Items from a data source
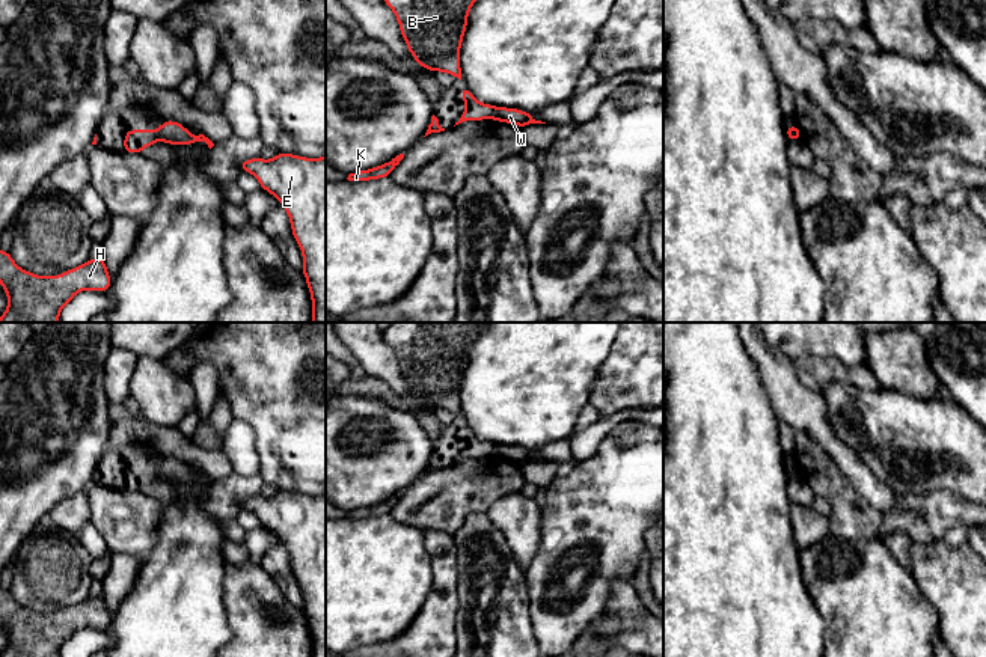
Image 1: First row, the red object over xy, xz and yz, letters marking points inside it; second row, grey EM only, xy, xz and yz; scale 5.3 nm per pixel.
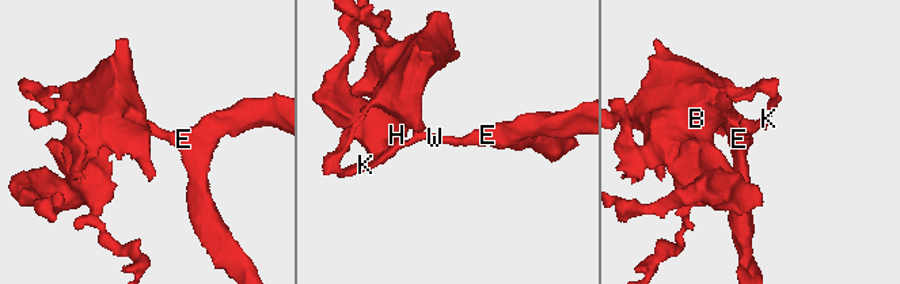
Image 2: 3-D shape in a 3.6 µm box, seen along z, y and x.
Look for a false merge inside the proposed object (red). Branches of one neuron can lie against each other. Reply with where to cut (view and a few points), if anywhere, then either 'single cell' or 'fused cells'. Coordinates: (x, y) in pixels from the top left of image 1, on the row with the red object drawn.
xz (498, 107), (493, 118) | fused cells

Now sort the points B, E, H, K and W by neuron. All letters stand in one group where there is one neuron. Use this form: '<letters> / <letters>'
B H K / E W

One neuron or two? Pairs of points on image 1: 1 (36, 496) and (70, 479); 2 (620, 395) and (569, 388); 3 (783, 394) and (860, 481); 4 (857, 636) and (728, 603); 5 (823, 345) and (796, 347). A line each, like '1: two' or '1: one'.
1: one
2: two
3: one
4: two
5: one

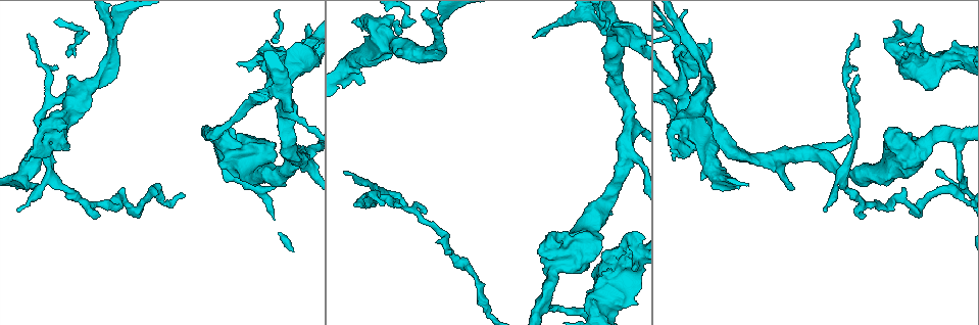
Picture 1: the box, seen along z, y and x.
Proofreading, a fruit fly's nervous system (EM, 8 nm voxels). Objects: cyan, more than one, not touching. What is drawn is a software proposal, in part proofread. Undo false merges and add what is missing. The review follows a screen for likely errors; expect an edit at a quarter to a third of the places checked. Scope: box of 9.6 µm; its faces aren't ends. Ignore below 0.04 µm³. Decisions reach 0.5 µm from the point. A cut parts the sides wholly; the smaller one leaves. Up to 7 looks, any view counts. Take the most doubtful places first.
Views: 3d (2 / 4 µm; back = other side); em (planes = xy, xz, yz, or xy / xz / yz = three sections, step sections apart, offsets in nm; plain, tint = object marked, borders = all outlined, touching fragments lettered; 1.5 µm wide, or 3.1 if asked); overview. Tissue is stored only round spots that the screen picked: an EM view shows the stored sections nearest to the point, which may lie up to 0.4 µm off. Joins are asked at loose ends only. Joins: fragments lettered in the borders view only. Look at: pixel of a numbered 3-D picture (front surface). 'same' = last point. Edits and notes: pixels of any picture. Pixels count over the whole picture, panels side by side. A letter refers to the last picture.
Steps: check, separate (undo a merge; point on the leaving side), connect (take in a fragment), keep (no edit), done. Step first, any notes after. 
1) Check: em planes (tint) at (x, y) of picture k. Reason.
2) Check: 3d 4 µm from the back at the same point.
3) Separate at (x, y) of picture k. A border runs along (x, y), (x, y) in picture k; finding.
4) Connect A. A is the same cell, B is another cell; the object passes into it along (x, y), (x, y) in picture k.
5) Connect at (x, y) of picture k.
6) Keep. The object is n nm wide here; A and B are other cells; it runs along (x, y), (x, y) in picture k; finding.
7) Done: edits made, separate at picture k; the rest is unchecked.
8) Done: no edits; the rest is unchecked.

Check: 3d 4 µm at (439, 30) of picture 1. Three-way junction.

● **WORK INSTRUCTIONS**
Begin with the line containing "1) Check: em" and retype it and each line after it through the end of the records, keeping them exact and including nothing more.

● **ANSWER TO THIS PROBLEM**
1) Check: em planes (tint) at (x, y) of picture k. Reason.
2) Check: 3d 4 µm from the back at the same point.
3) Separate at (x, y) of picture k. A border runs along (x, y), (x, y) in picture k; finding.
4) Connect A. A is the same cell, B is another cell; the object passes into it along (x, y), (x, y) in picture k.
5) Connect at (x, y) of picture k.
6) Keep. The object is n nm wide here; A and B are other cells; it runs along (x, y), (x, y) in picture k; finding.
7) Done: edits made, separate at picture k; the rest is unchecked.
8) Done: no edits; the rest is unchecked.

Check: 3d 4 µm at (439, 30) of picture 1. Three-way junction.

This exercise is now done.